START STUDY MATERIAL

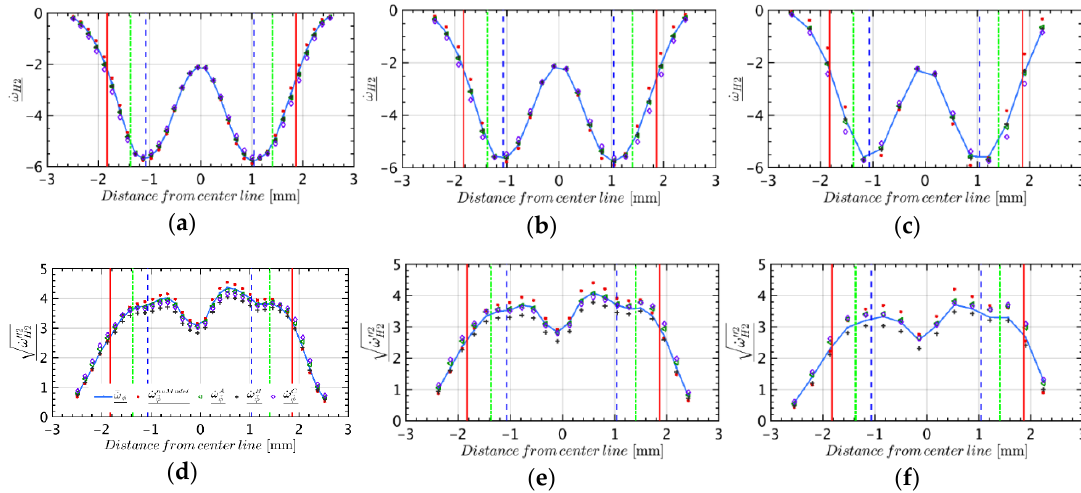
Figure 3. Production/consumption rate of H 2 with units (kg/(m 3 s)), (-) filtered DNS, ( ∗ ) “no model”, ( ◁ ) SS Model A, ( ) SS Model B, ( ◇ ) SS Model C: ( a , b , c ) Mean; and ( d , e , f ) root mean square (RMS). Different filter widths are applied: ( a , d ) ∆/∆ DNS = 8; ( b , e ) ∆/∆ DNS = 12; and ( c , f ) ∆/∆ DNS = 18. The data are extracted at 𝑡 = 20𝑡 𝑗 . vertical dashed-blue lines: planes of maximum mean turbulent kinetic energy (TKE); vertical dot-dashed green lines: planes of mean stoichiometric mixture fraction; and vertical red lines: planes of maximum mean temperature fluctuations.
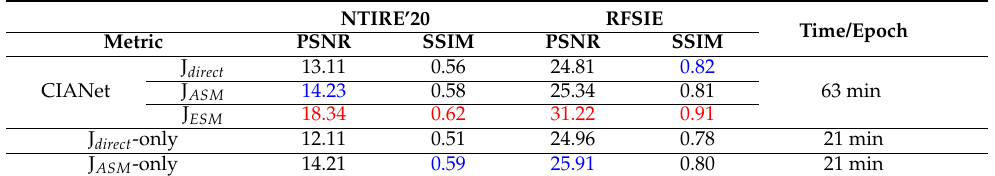
Table 3. Average PSNR (dB) and SSIM results of different outputs from CIANet on RFSIE and NTIRE’20. The first and second best results are highlighted in red and blue.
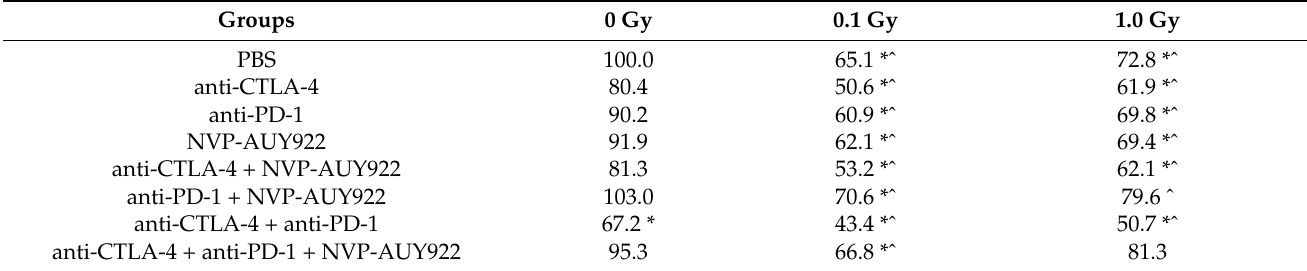
Table 1. Clonogenic capacity (CC) in vitro of tumor cells obtained from the lungs of C57BL/6 mice(intravenously) i.v. injected with LLC1 cells and treated with blockers of the immune checkpoints and/or heat shock protein 90 (HSP90) combined with whole-body irradiations (WBI) at total doses of 0.1 and 1.0 Gy. Results are expressed as percentages of the control value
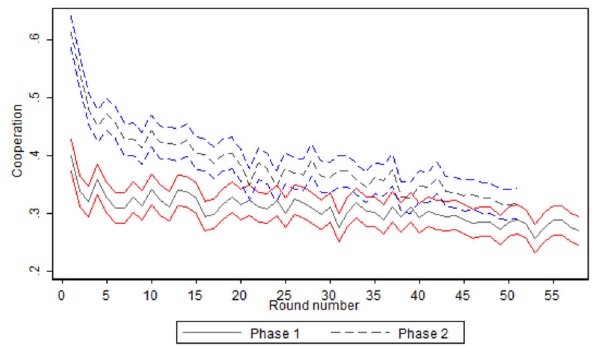
Figure 2. Mean cooperation, by round. [ Notes : cooperation is defined as the mean value of a dummy variable that takes value “1” if the individual cooperates in the round of reference, and takes value “0· for defection. “Experiment” was played in the first phase of the experiment; “Control” was played in the second phase of the experiment. Round number goes from 1 to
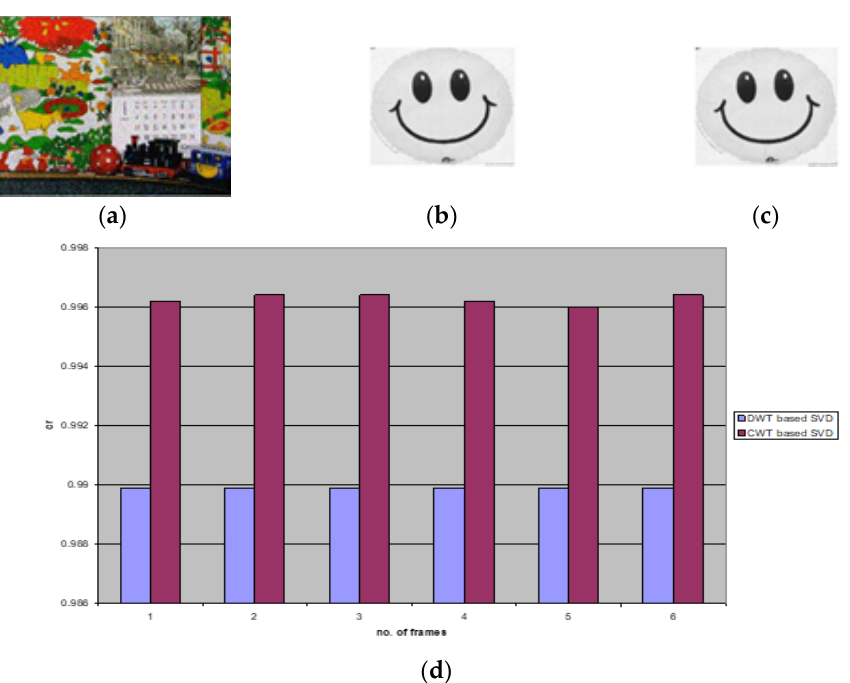
Figure 20. ( a ) The watermarked frame under Gaussian noise attack using the proposed method. ( b ) Extracted watermark from frame 10 of second video in the proposed method. ( c ) Extracted water- mark from frame 10 of the second video scene for the DWT-based SVD method. ( d ) Correlation values for the extracted watermarks from each frame in the second video scene under Gaussian attack with variance 0.01.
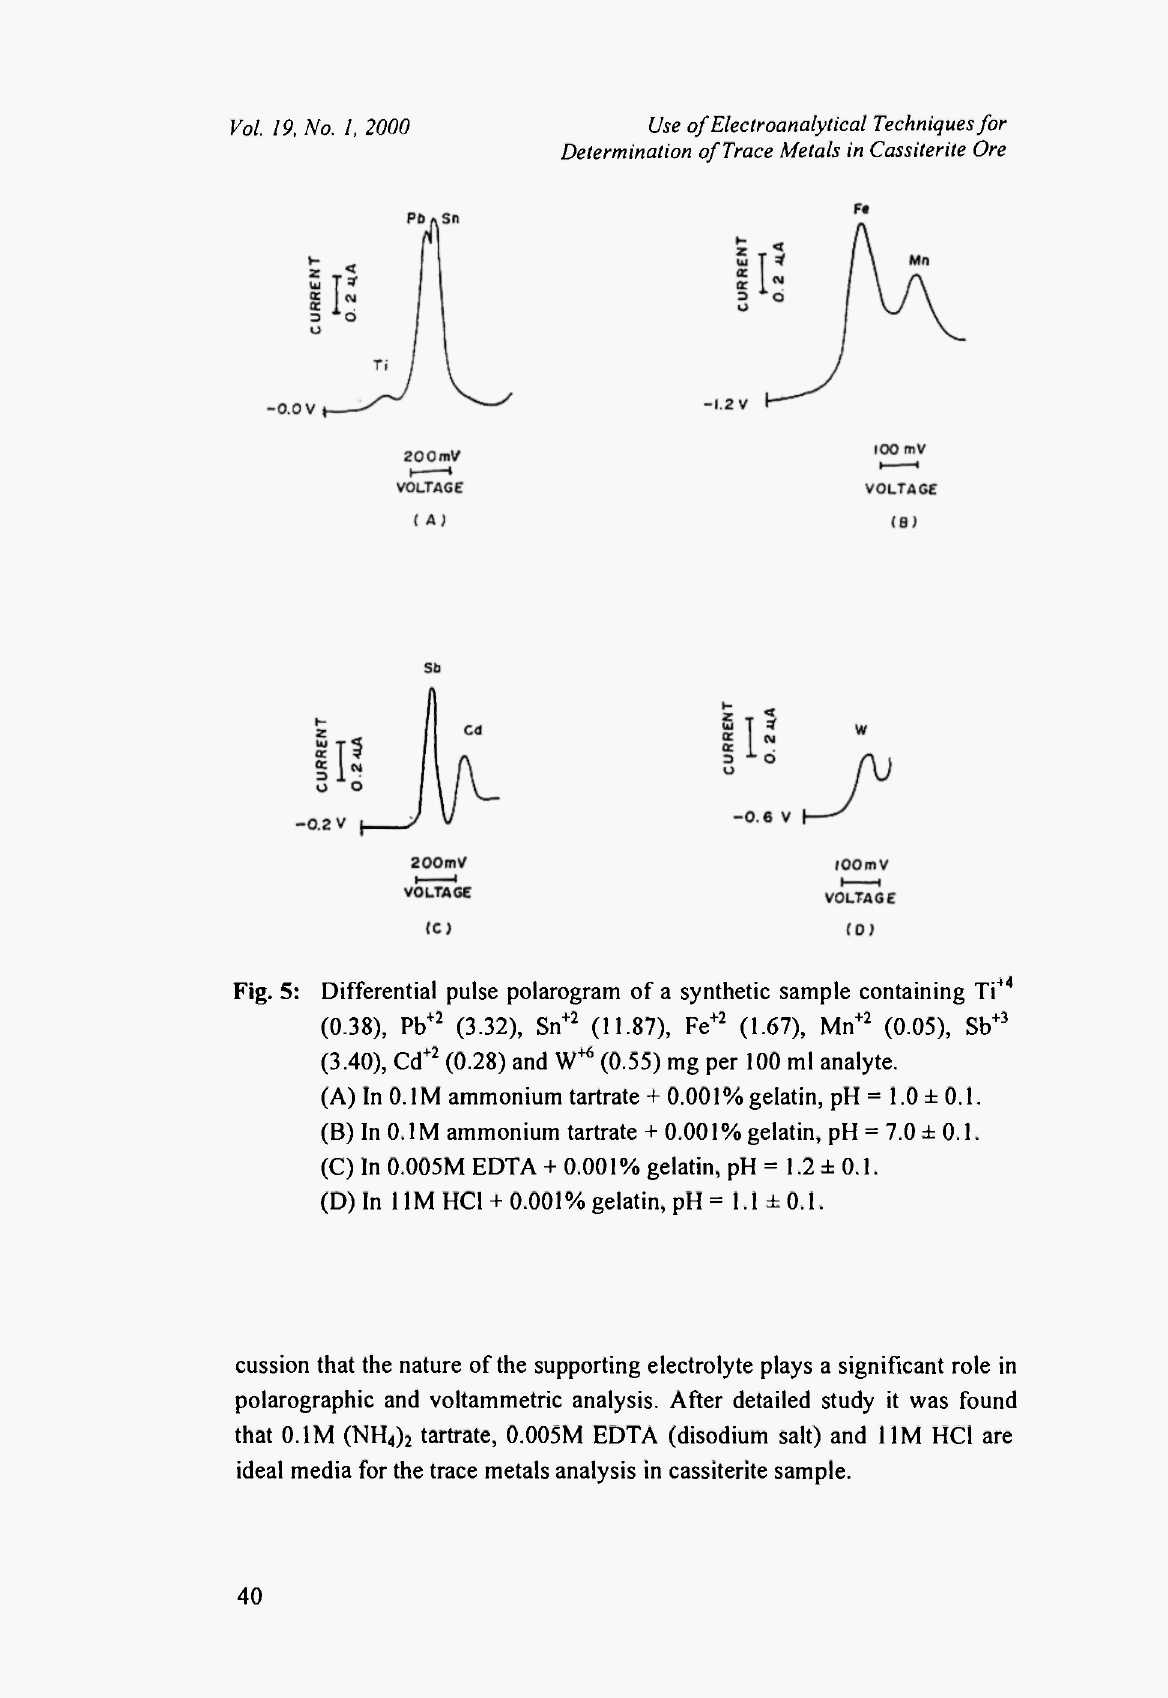
cussion that the nature of the supporting electrolyte plays a significant role in Polarographie and voltammetric analysis. After detailed study it was found that 0.1M (NH 4 ) 2 tartrate, 0.005M EDTA (disodium salt) and UM HCl are ideal media for the trace metals analysis in cassiterite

END STUDY MATERIAL

**TASK PROMPT**
The entries above are to be printed again word for word, with every picture removed.

**WRITTEN ANSWER**
Figure 3. Production/consumption rate of H 2 with units (kg/(m 3 s)), (-) filtered DNS, ( ∗ ) “no model”, ( ◁ ) SS Model A, ( ) SS Model B, ( ◇ ) SS Model C: ( a , b , c ) Mean; and ( d , e , f ) root mean square (RMS). Different filter widths are applied: ( a , d ) ∆/∆ DNS = 8; ( b , e ) ∆/∆ DNS = 12; and ( c , f ) ∆/∆ DNS = 18. The data are extracted at 𝑡 = 20𝑡 𝑗 . vertical dashed-blue lines: planes of maximum mean turbulent kinetic energy (TKE); vertical dot-dashed green lines: planes of mean stoichiometric mixture fraction; and vertical red lines: planes of maximum mean temperature fluctuations.
Table 3. Average PSNR (dB) and SSIM results of different outputs from CIANet on RFSIE and NTIRE’20. The first and second best results are highlighted in red and blue.
Table 1. Clonogenic capacity (CC) in vitro of tumor cells obtained from the lungs of C57BL/6 mice(intravenously) i.v. injected with LLC1 cells and treated with blockers of the immune checkpoints and/or heat shock protein 90 (HSP90) combined with whole-body irradiations (WBI) at total doses of 0.1 and 1.0 Gy. Results are expressed as percentages of the control value
Figure 2. Mean cooperation, by round. [ Notes : cooperation is defined as the mean value of a dummy variable that takes value “1” if the individual cooperates in the round of reference, and takes value “0· for defection. “Experiment” was played in the first phase of the experiment; “Control” was played in the second phase of the experiment. Round number goes from 1 to
Figure 20. ( a ) The watermarked frame under Gaussian noise attack using the proposed method. ( b ) Extracted watermark from frame 10 of second video in the proposed method. ( c ) Extracted water- mark from frame 10 of the second video scene for the DWT-based SVD method. ( d ) Correlation values for the extracted watermarks from each frame in the second video scene under Gaussian attack with variance 0.01.
cussion that the nature of the supporting electrolyte plays a significant role in Polarographie and voltammetric analysis. After detailed study it was found that 0.1M (NH 4 ) 2 tartrate, 0.005M EDTA (disodium salt) and UM HCl are ideal media for the trace metals analysis in cassiterite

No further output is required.